Unlike last year, 1619Fest Orlando is diving deeper than dates, providing more than a preliminary understanding of the year 1619′s significance. The festival comes on the heels of the Black Lives Matter demonstrations that rocked the summer of 2020.

“We have an intense focus on what is going on with Africans in diaspora here in America,” Thompson said. “We’re being hurt. We’re being disenfranchised. We’re being killed. There’s a continuous assault on who we are as a people and our place here.”

Thompson said 2021′s festival themes incorporate health and wellness and “edutainment.”

1619Fest Orlando (Facebook)

“Edutainment comes from education and entertainment,” said Barbara Chandler a member of ECC. “We know in the African American community, part of learning is entertainment, whether it’s (through) storytelling, plays, dramatization, songwriting. A lot of what is very culturally relative to us through acting, through television, has always been a way in which we learn and gain information.”

The festival plans to educate through entertainment during its film discussion panel, Revolutions and Revolts: 400 Years of Rebellion, which explores the racial revolution in film.

“The great thing is when the information is coming directly from the Black community and being imparted onto other Black people, rather than others curating our narrative,” Chandler said.

Festival attendees looking to nurture their bodies as well as their minds can participate in the Rebel Run 5K Race, hosted by Olympic gold medalist, Moushaumi Robinson.

“One of the things that has been important to my life is health and wellness. I really wanted to use my platform and bring the community together. It’s about coming out and seeing how your body can move. For people to see us and hear our heartbeat and understand the culture of our people and what was really founded here,” Robinson said.

Tanita Fadyeyola, the healing movement facilitator who will host the event’s AfroFunk dance class, said she sees her community being highly affected by COVID-19 and wants people to come together and do something about it.

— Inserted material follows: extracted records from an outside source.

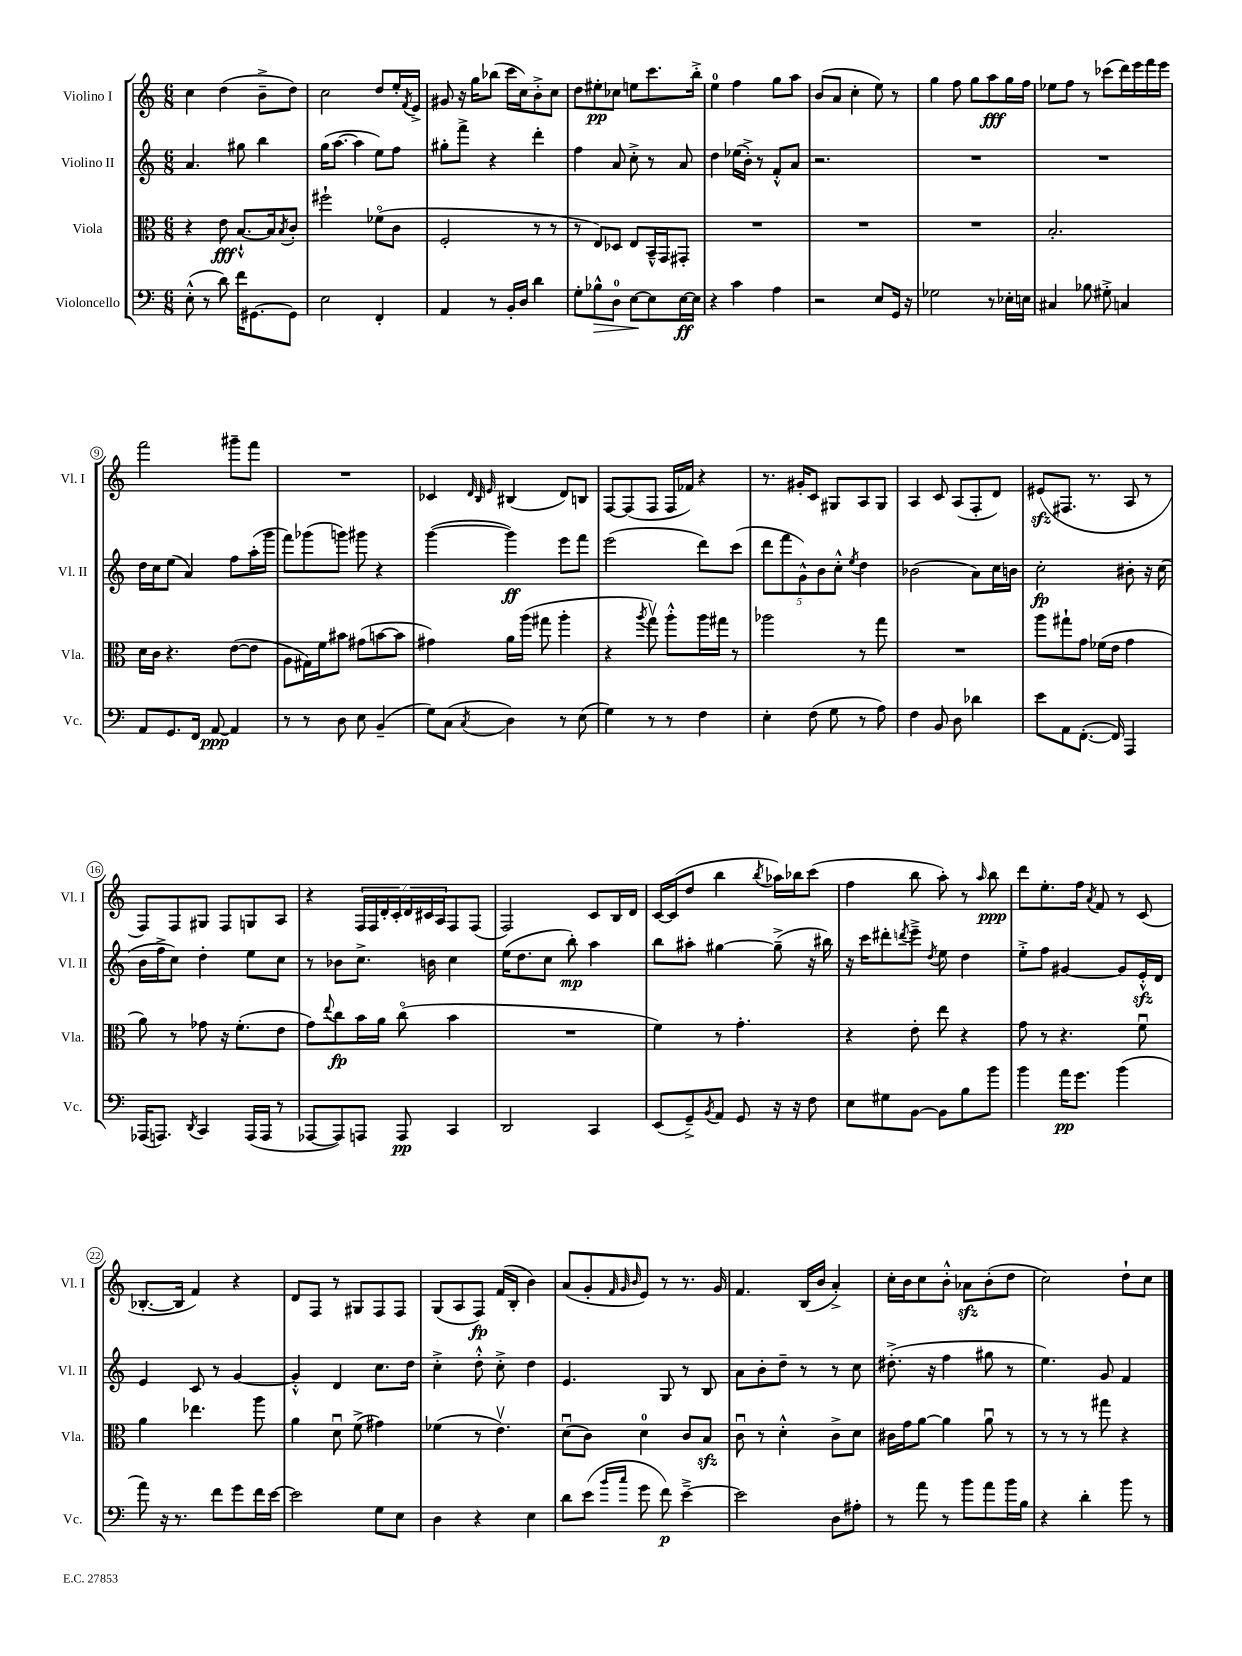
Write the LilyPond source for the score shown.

<<
\new StaffGroup <<
\new Staff = "s0" \with { instrumentName = "Violino I" shortInstrumentName = "Vl. I" } {
    \clef treble \key c \major \numericTimeSignature \time 6/8
    c''4 d''4( b'8---> d''8) |
    c''2 d''8 e''16-. \acciaccatura { f'8 } e'16-> |
    gis'8 r16 g''16 bes''8( c'''16 c''16) b'8-.-> c''8 |
    d''8 eis''8-.\pp ces''8 e''8 c'''8. b''16-.-> |
    e''4-0 f''4 g''8 a''8 |
    b'8( a'8 c''4-. e''8) r8 |
    g''4 f''8 g''8 a''8\fff g''16 f''16 |
    ees''8 f''8 r8 ces'''8( d'''16) e'''16 f'''16 e'''16 |
    f'''2 gis'''8-- f'''8 |
    R2. |
    ces'4 \grace { d'32 b32 e'32 } bis4( d'8) b8 |
    f8~ f8( f8 f16 fes'16) r4 |
    r8. gis'16-. c'8 gis8 a8 gis8 |
    a4 c'8 a8( f8-. d'8) |
    eis'8\sfz( fis8. r8. a8 r8 |
    f8) f8 gis8 f8 g8 a8 |
    r4 \tuplet 7/4 { f16 f16 d'16-. c'16-. d'16 cis'16 a16 } f8 f8( |
    f2) c'8 b16 d'16 |
    c'16~ c'16( d''8 b''4 \acciaccatura { b''8 } aes''16) bes''16 c'''8( |
    f''4 b''8 a''8-.) r8 \grace { a''16 } b''8\ppp |
    d'''8 e''8.-. f''16 \acciaccatura { a'8 } f'8 r8 c'8( |
    bes8.~-. bes16 f'4) r4 |
    d'8 f8 r8 gis8 f8 f8 |
    g8( a8 f8\fp) f'16( b16-. b'4) |
    a'8( g'8-. \grace { f'32 g'32 b'32 } e'8) r8 r8. g'16 |
    f'4. b16( b'16 a'4-.->) |
    c''16-. b'16 c''8 b'8-.-^ aes'8\sfz b'8-.( d''8 |
    c''2) d''8-! c''8 \bar "|." |
}
\new Staff = "s1" \with { instrumentName = "Violino II" shortInstrumentName = "Vl. II" } {
    \clef treble \key c \major \numericTimeSignature \time 6/8
    a'4. gis''8 b''4 |
    g''16( a''8.~ a''4 e''8) f''8 |
    gis''8-. f'''8-> r4 d'''4-. |
    f''4 a'8 c''8-.-> r8 a'8 |
    d''4 ees''16( b'16-.->) r8 f'8-.-^ a'8 |
    r2. |
    R2. |
    R2. |
    d''16 c''16 e''8( a'4) f''8 a''16-.( g'''16 |
    f'''8) ges'''8( g'''8) gis'''8 r4 |
    g'''4~( g'''4\ff) e'''8 f'''8 |
    e'''2( d'''8) c'''8( |
    \tuplet 5/4 { d'''8 f'''8 g'8-^) b'8 c''8-.-^ } \acciaccatura { e''8 } d''4 |
    bes'2( a'8) c''16 b'16 |
    c''2-.\fp bis'8-. r16 c''16( |
    b'16 f''16-> c''8) d''4-. e''8 c''8 |
    r8 bes'8 c''8.-> b'16 c''4 |
    e''16( d''8. c''8 b''8-.\mp) a''4 |
    b''8 ais''8-. gis''4~ gis''8--->( r16 bis''16) |
    r16 c'''16 dis'''8-. \acciaccatura { d'''8 } e'''8---> \acciaccatura { d''8 } e''8 d''4 |
    e''8-.-> f''8 gis'4~ gis'8 e'16-.-^\sfz d'16 |
    e'4 c'8 r8 g'4~ |
    g'4-.-^ d'4 c''8. d''16 |
    c''4-.-> d''8-.-^ c''8-.-> d''4 |
    e'4. g8 r8 b8 |
    a'8 b'8-. d''8-- r8 r8 c''8 |
    dis''8.-.->( r16 f''4 gis''8 r8 |
    e''4.) g'8 f'4 \bar "|." |
}
\new Staff = "s2" \with { instrumentName = "Viola" shortInstrumentName = "Vla." } {
    \clef alto \key c \major \numericTimeSignature \time 6/8
    r4 e'8\fff b8.~-!-^ b16 \acciaccatura { b8 } c'8-. |
    fis''2-! fes'8\flageolet( c'8 |
    f2-. r8 r8 |
    r8 e8) des8 e8 b,16---^ g,16 gis,8-. |
    R2. |
    R2. |
    R2. |
    b2.-. |
    d'16 c'16 r4. e'8~( e'8 |
    a8 gis16) f'16 bis'8 gis'8( b'8~ b'8 |
    gis'4) a'16 a''16( gis''8 a''4-. |
    r4 \acciaccatura { a''8 } g''8\upbow) a''8-.-^ a''16 gis''16 r8 |
    aes''2 r8 g''8 |
    R2. |
    a''8 gis''8-! g'8 fes'16( e'16 g'4 |
    a'8) r8 ges'8 r16 f'8.-.( e'8 |
    g'8) \appoggiatura { e''8 } c''8\fp b'16 a'16 c''8\flageolet( b'4 |
    R2. |
    f'4) r8 g'4.-. |
    r4 e'8-. e''8 r4 |
    g'8 r8 r4. f'8\downbow |
    a'4 ees''4. a''8 |
    a'4 d'8\downbow f'8->( gis'4) |
    fes'4( r8 e'4.\upbow) |
    d'8\downbow( c'8) d'4-0 c'8 b8\sfz |
    c'8\downbow r8 d'4-.-^ c'8-> d'8 |
    cis'16 g'16 a'8~ a'4 a'8\downbow r8 |
    r8 r8 r8 gis''8 r4 \bar "|." |
}
\new Staff = "s3" \with { instrumentName = "Violoncello" shortInstrumentName = "Vc." } {
    \clef bass \key c \major \numericTimeSignature \time 6/8
    e8-.-^( r8 d'8) f'16 gis,8.~ gis,8 |
    e2 f,4-. |
    a,4 r8 b,16-. d16 d'4 |
    g8-. bes8-^\> d8-0 e8~\! e8 e16~\ff e16 |
    r4 c'4 a4 |
    r2 e8 g,16 r16 |
    ges2 r8 ees16-. e16 |
    cis4 bes8 gis8-.-> c4 |
    a,8 g,8. f,16 a,8~\ppp a,4 |
    r8 r8 d8 e8 b,4--( |
    g8) c8( \acciaccatura { c8 } d4) r8 e8( |
    g4) r8 r8 f4 |
    e4-. f8( g8 r8 a8) |
    f4 b,8 d8 des'4 |
    e'8 a,8 f,8.~-.( f,16) a,,4 |
    aes,,16( a,,8.) \acciaccatura { d,8 } c,4 a,,16( a,,16 r8 |
    aes,,8~ aes,,8) a,,8 a,,8\pp c,4 |
    d,2 c,4 |
    e,8( g,8--->) \acciaccatura { b,8 } a,8 g,8 r16 r16 f8 |
    e8 gis8 b,8~ b,8 b8 b'8 |
    b'4 a'16\pp g'8. b'4( |
    a'8) r16 r8. f'8 g'8 f'16 e'16~ |
    e'2 g8 e8 |
    d4 r4 e4 |
    d'8 e'8( \grace { b'16 c''16 } g'8 f'8\p) e'4~---> |
    e'2 d8 ais8-. |
    r8 a'8 r8 b'8 a'8 b'16 b16 |
    r4 d'4-. b'8 r8 \bar "|." |
}
>>
>>
\layout { \context { \Score \override BarNumber.stencil = #(make-stencil-circler 0.1 0.3 ly:text-interface::print) } }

“Movement is a way for people to feel the healing and the wellness,” Fadyeyola said. “This is an opportunity for us to engage and recharge. Energize and ignite our community in action.”

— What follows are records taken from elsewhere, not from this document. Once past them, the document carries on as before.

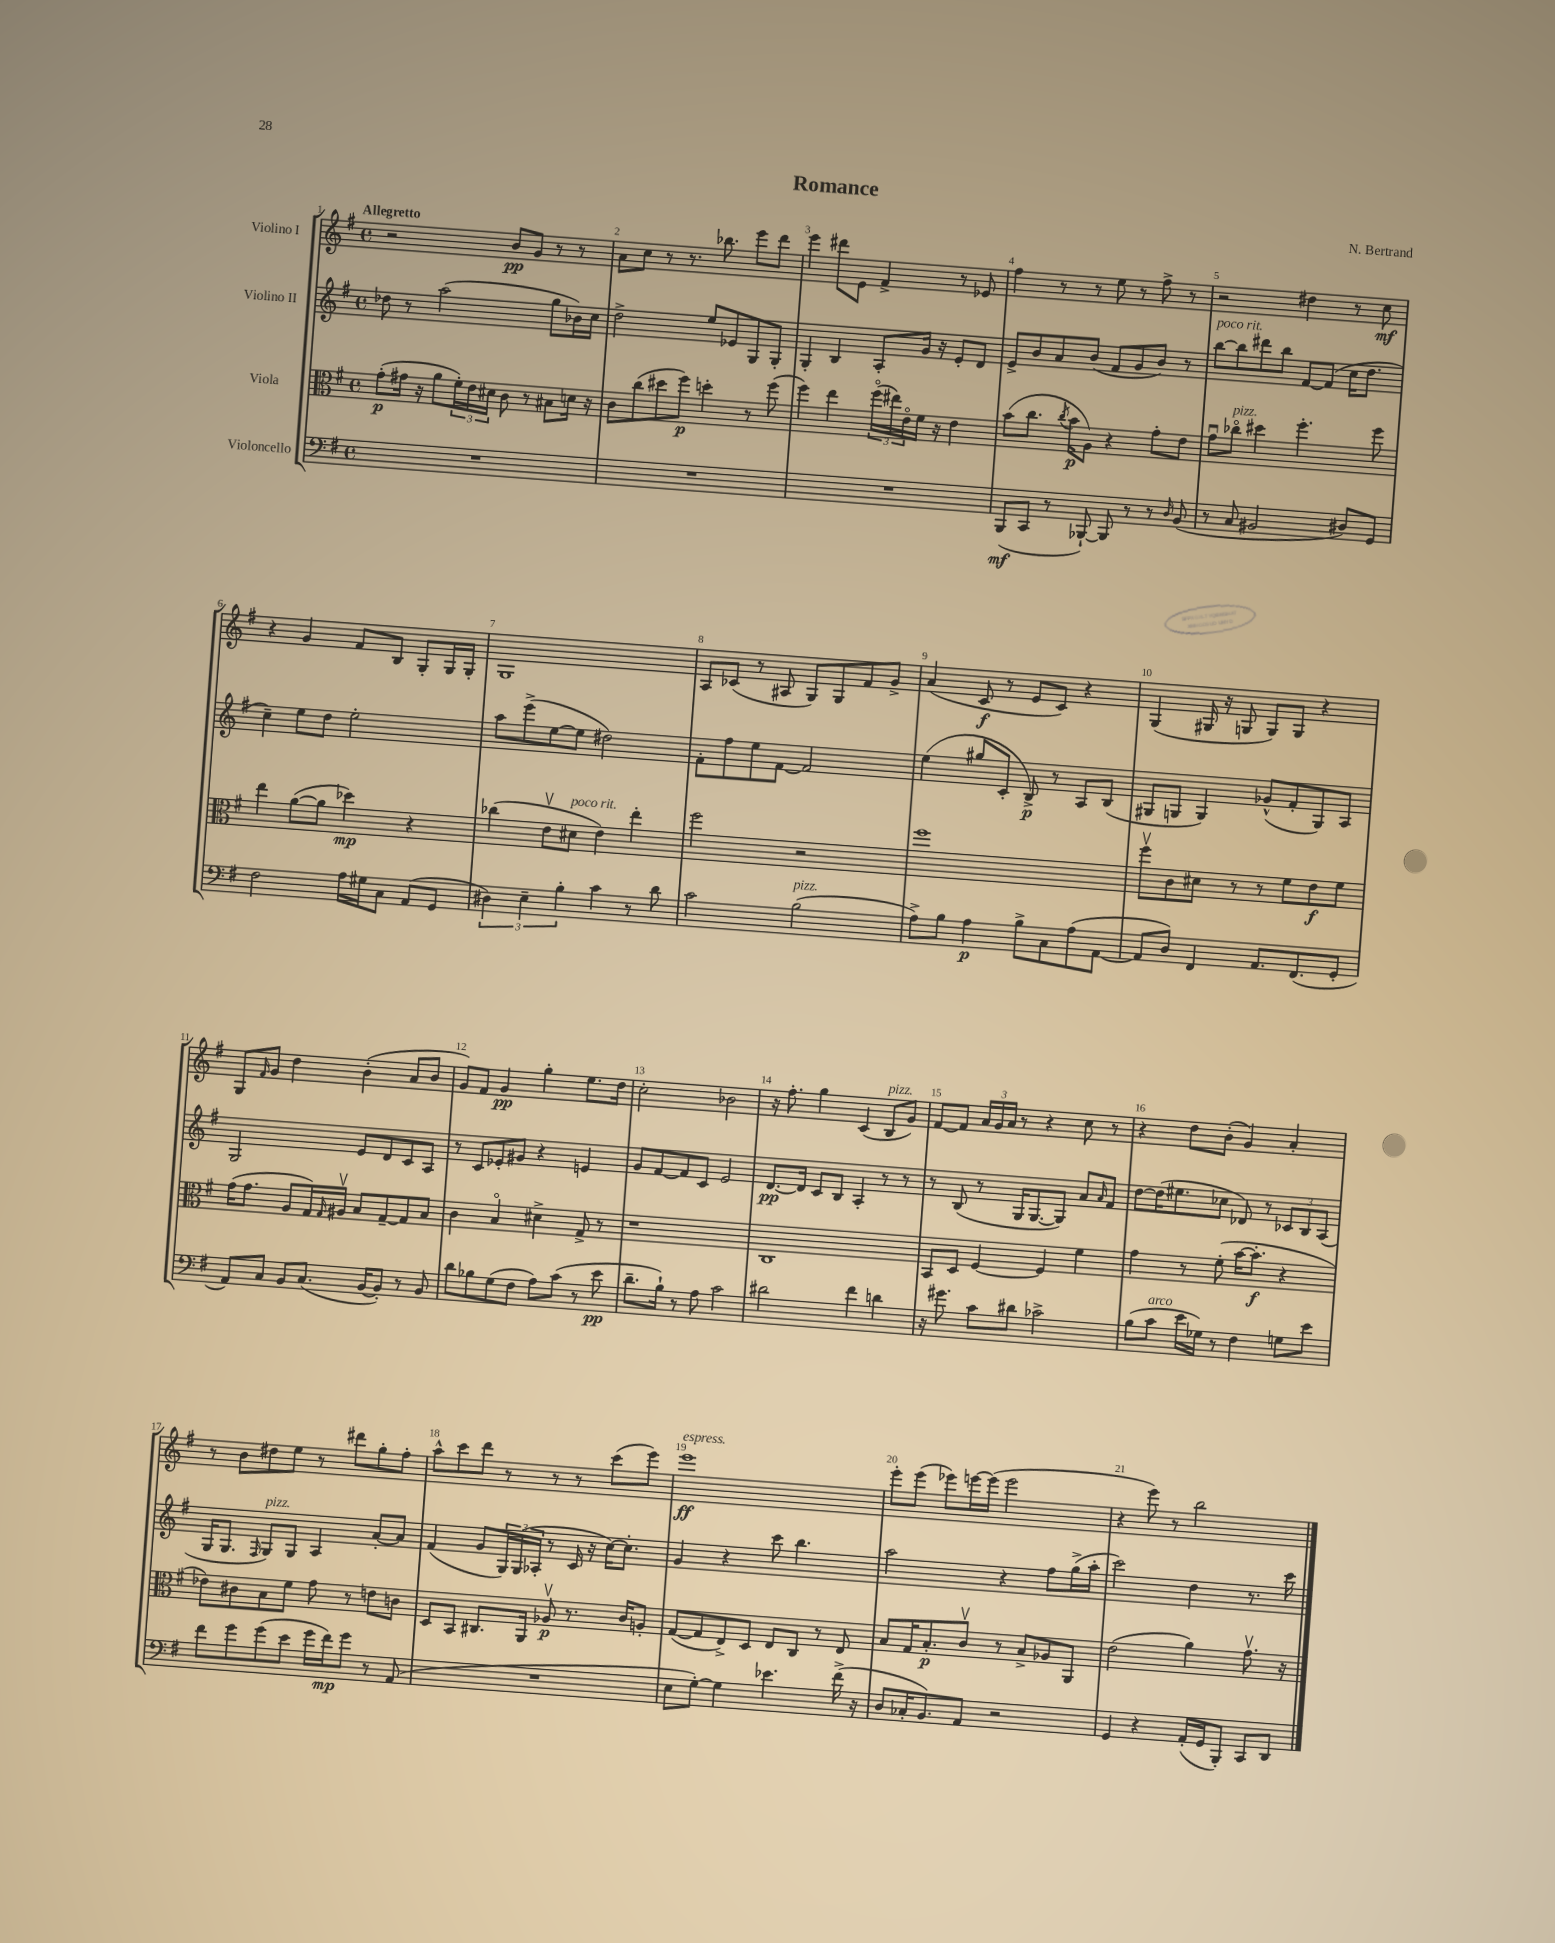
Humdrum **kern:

**kern	**kern	**kern	**kern
*staff4	*staff3	*staff2	*staff1
*clefF4	*clefC3	*clefG2	*clefG2
*k[f#]	*k[f#]	*k[f#]	*k[f#]
*M4/4	*M4/4	*M4/4	*M4/4
*met(c)	*met(c)	*met(c)	*met(c)
1r	(8g'	8dd-	2r
.	16g#	8r	.
.	16r	.	.
.	8a	(2aa	.
.	24f#')	.	.
.	24e	.	.
.	24d#	.	.
.	8c	.	8b
.	8r	.	8g
.	8B#	8gg	8r
.	16d	16b-)	8r
.	16r	16cc	.
=	=	=	=
1r	8c	2dd^	8a
.	(8cc	.	8cc
.	8dd#	.	8r
.	8ff#)	.	8.r
.	4dd'	8ee	.
.	.	.	8.bb-
.	.	8e-	.
.	8r	8G	8eee
.	(8ff#	8G'	8ddd
=	=	=	=
1r	4ff#)	4G'	4eee
.	4ee	4B	8ddd#
.	.	.	8e
.	(24ff#o	8A'	4f#^
.	24ee#)	.	.
.	24eo	.	.
.	16f#	16g	.
.	16r	16r	.
.	4e	8e'	8r
.	.	8d	8e-
=	=	=	=
(8BBB	(8b	8e^	4ff#
8CC	8.cc	8b	.
8r	.	8a	8r
.	8qcc	.	.
.	16b	.	.
[8BBB-`)	8A)	(8b	8r
8BBB-]	4r	8f#	8ee
8r	.	8g	8r
8r	8g'	8b)	8ff#^
16qqD	.	.	.
(8BB	8e	8r	8r
=	=	=	=
8r	8gu	[8bb	2r
8C	8cc-o	8bb]	.
2BB#	4dd#	8ddd#	.
.	.	8bb	.
.	4.ff#'	[8f#	4dd#
.	.	(8f#]	.
8D#)	.	16cc	8r
.	.	8.dd	.
8GG	8ff#	.	8cc
=	=	=	=
2F#	4ee	4cc~)	4r
.	([8a	8ee	4g
.	8a]	8dd	.
16A	4dd-)	2ee'	8f#
16G#	.	.	.
8C	.	.	8B
(8AA	4r	.	8G'
8GG	.	.	16G
.	.	.	16G'
=	=	=	=
6D#)	(4cc-	8aa	1G
.	.	(8eee^	.
6E~	.	.	.
.	8ev	[8ee	.
6B'	.	.	.
.	8d#	8ee]	.
4c	4e)	2dd#)	.
8r	4ee'	.	.
8d	.	.	.
=	=	=	=
2c	2ff#	8f#'	8A
.	.	8ff#	(8c-
.	.	8ee	8r
.	.	[8f#	8A#
(2B	2r	2f#]	8G)
.	.	.	8G
.	.	.	8f#
.	.	.	8g^
=	=	=	=
8A^)	1ff#	(4ee	(4a
8B	.	.	.
4A	.	8gg#	8c
.	.	8c'	8r
8B^	.	8B^)	8e
8C	.	8r	8c)
(8A	.	8A	4r
[8AA	.	(8B	.
=	=	=	=
8AA]	8ff#v	8G#	(4G
8D)	8c	8G	.
4FF#	8d#	4G)	16G#
.	.	.	16r
.	8r	.	8G
8.AA	8r	(8g-^^	8G)
.	8f#	8f#'	8G
(8.FF#	.	.	.
.	8e	8G)	4r
8GG'	8f#	8A	.
=	=	=	=
8AA)	(16g	2G	8G
.	8.g	.	.
.	.	.	16qqf#
8C	.	.	8g
8BB	8A	.	4dd
(8.C	16G)	.	.
.	16qqG	.	.
.	16A#v	.	.
.	8B	8e	(4b'
[16BB	.	.	.
8BB'])	[8G~	8d	.
8r	8G]	8c	8a
8BB	8B	8A	8b
=	=	=	=
8d	4c	8r	8g)
8B-	.	8c	8f#
(8G	4Bo	8e-'	4g
8F#	.	8g#	.
8A)	4d#^	4r	4gg'
(8c	.	.	.
8r	8G^	4e	8.ee
8e	8r	.	.
.	.	.	16dd
=	=	=	=
8.d~	1r	8g	2cc'
.	.	[8f#	.
16B`)	.	.	.
8r	.	8f#]	.
8A	.	8c	.
2c	.	2e	2b-
=	=	=	=
2d#	1C	[8.d	16r
.	.	.	8.ff#'
.	.	16d]	.
.	.	8c	4gg
.	.	8B	.
4f#	.	4A'	(4c
4d	.	8r	8B
.	.	8r	8g)
=	=	=	=
16r	8BB	8r	[8f#
8.g#	.	.	.
.	8D	(8B	8f#]
8c	[4F#	8r	24a
.	.	.	24g
.	.	.	24a
8d#	.	16G	8r
.	.	[8.G	.
2c-^	4F#]	.	4r
.	.	8G])	.
.	4f#	8a	8cc
.	.	16qqa	.
.	.	8f#	8r
=	=	=	=
(8B	4g	[8dd	4r
8c	.	(16dd]	.
.	.	8.ee#	.
16e	8r	.	8dd
16G-)	.	.	.
8r	(8f#'	8cc-	(8b'
4F#	[16b	8d-)	4g)
.	8.b']	.	.
.	.	8r	.
8G	4r	12c-	4a'
.	.	12B	.
8e	.	.	.
.	.	(12A	.
=	=	=	=
8f#	8e-)	16G	8r
.	.	8.G	.
8g	8c#	.	8b
.	.	16qqF#	.
(8g	8B	8G)	8dd#
8e	8f#	8G	8ee
16g	8g	4A	8r
16f#)	.	.	.
8g	8r	.	8ddd#
8r	8e	[8a'	8gg'
(8AA	8c	8a]	8ff#'
=	=	=	=
1r	8D	(4f#	8aa^^
.	8BB	.	8ccc
.	8.C#	8g	8ddd
.	.	24G)	8r
.	.	(24G	.
.	16AA	.	.
.	.	24A-'	.
.	8A-v	8r	8r
.	8.r	16c	8r
.	.	16r	.
.	.	[16cc)	(8ccc
.	16c	8.cc']	.
.	8A'	.	8eee)
=	=	=	=
8E	([8G	4g	1eee
[8G')	8G]	.	.
4G]	8E^)	4r	.
.	8D	.	.
4.e-	8E	8ccc	.
.	8C	4.bb	.
.	8r	.	.
(16f#^	8E	.	.
16r	.	.	.
=	=	=	=
8D	8B	2aa	8eee'
16C-'	16G	.	(8eee
8.BB)	8.B'	.	.
.	.	.	8eee-)
8AA	8cv	.	[16eee
.	.	.	(16eee]
2r	8r	4r	2eee
.	8B^	.	.
.	8A-	8ff#	.
.	8AA	(16gg^	.
.	.	16aa'	.
=	=	=	=
4GG	(2e	2ccc)	4r
4r	.	.	8eee)
.	.	.	8r
(16AA'	4a)	4dd	2bb
16GG	.	.	.
8BBB')	.	.	.
8CC	8.gv	8.r	.
8DD	.	.	.
.	16r	16ccc	.
==	==	==	==
*-	*-	*-	*-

To Fadyeyola, 1619Fest Orlando is not just important to the Black community in Orlando. It’s important to all communities.

“It’s important for all people to show up and acknowledge our history, what we brought to this country and what we continue to bring to this country,” Fadyeyola said. “(It’s important) to acknowledge the white supremacy consciousness and the racism that exists that has pulled us back even when we tried to move forward. We’re asking the Central Florida area to remember.”

To participate in events like the film discussion panel, Rebel Run 5K Race or AfroFunk dance class, tickets can be purchased at Eventbrite.com.